An example build.xml with these modifications is provided with Major and is also available here. After modifying the ant built file, compile and run the tests using the modified version of ant at <path to major>/major/bin/ant. Again, expect that you may have to slightly modify these instructions to have them work for a particular project.

After running the mutation analysis with these modifications to the ant build script, several new files are created. mutants.log contains one line for each generated mutant. Each line contains the type of mutation, the method and line of the mutation, and the actual syntactic mutation applied. killed.csv also contains a line for each generated mutant. Each line identifies the mutant ID from mutants.log and the status of the mutant at the end of analysis. FAIL, TIME, and EXC mean that the mutant was killed by an assertion failure, test timeout, or an exception. LIVE means that the mutant was still live at the end of analysis. results.csv contains the mutation analysis for each individual test in the test suite. Finally, summary.csv contains the complete mutation analysis results. Other useful information can also be exported to files as described in the Major documentation.

Note: Just running mutation analysis can take a long time, even hours for some projects. Recall from our class discussion why this is. Plan ahead to make sure you have enough time.

Group Analysis and Results

The group as a whole will perform mutation analysis for the entire project using the Major mutation framework. In reporting your results, you should include:

Discuss and explain your methods and your observed results. Does killed + live = covered or ... = generated? Why or why not? What do the results tell you about your test suite? Does the test suite exhibit weaknesses? How can it be improved? Does the test suite exhibit strengths? How do you recognize them? Contrast the costs and benefits of mutation analysis and testing versus what you might expect from other techniques. What was easy? What was difficult? What obstacles did you face in applying mutation analysis to a real world project, and how did you overcome them? Do you have any other interesting insights or opinions on the experience?
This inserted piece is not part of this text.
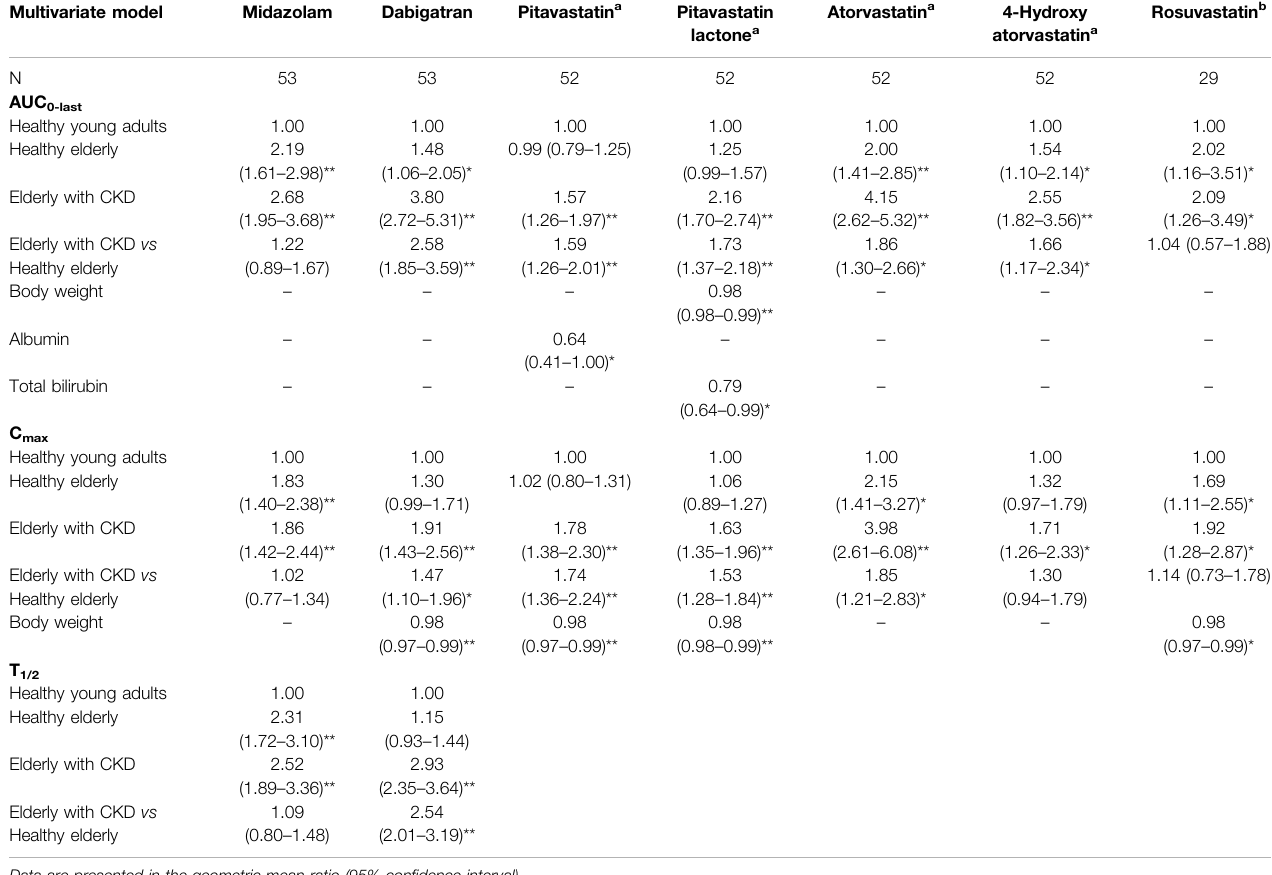
TABLE 5 | Multivariate analysis of the differences in AUC 0-last , C max , and T 1/2 between three groups of participants. Multivariate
Note, the above points are not yes or no questions. You should present evidence and justify your answers.

Individual Analysis and Results

Each group member shall also choose one method from the open source project and consider the results of the mutation analysis specifically for that method. Recall that these mutants are available to you in the mutants.log file generated by Major. Choose a complex routine that you think is likely to have errors. If Major generated fewer than 25 mutants for the method, then either select a different method or select additional methods until you have 25 mutants to consider.

Examine 25 of the generated mutants for your method(s). If both killed and unkilled mutants were generated, include a mix of both. For each one, document your mutation operator. What was the type of operator used? How was it applied to the code (how did the code change)? Include the actual line from mutants.log in addition to your descriptive documentation.

For your individual mutants consider the following additional questions: How many mutants are killed? How many mutants are live? Does live+killed=25? Why or why not? For every mutant that was not killed, try to determine either (a) that it is an equivalent mutant that should not be killed, or (b) how to add a test to kill it. For all mutants, try to determine whether they are duplicates of each other. What are the challenges involved? Does it affect the results? Calculate and report the mutation score / effectiveness for your particular mutants. What do these results say about the effectiveness of the test suite and the method(s) that you condidered?


Each group shall submit a final writeup including descriptions of the selected project, the group results, and the individual results as discussed above. Also include the mutants.log, killed.csv, results.csv, and summary.csv files produced by the Major framework.

The assignment is due 11:59 pm on Wednesday, March 7.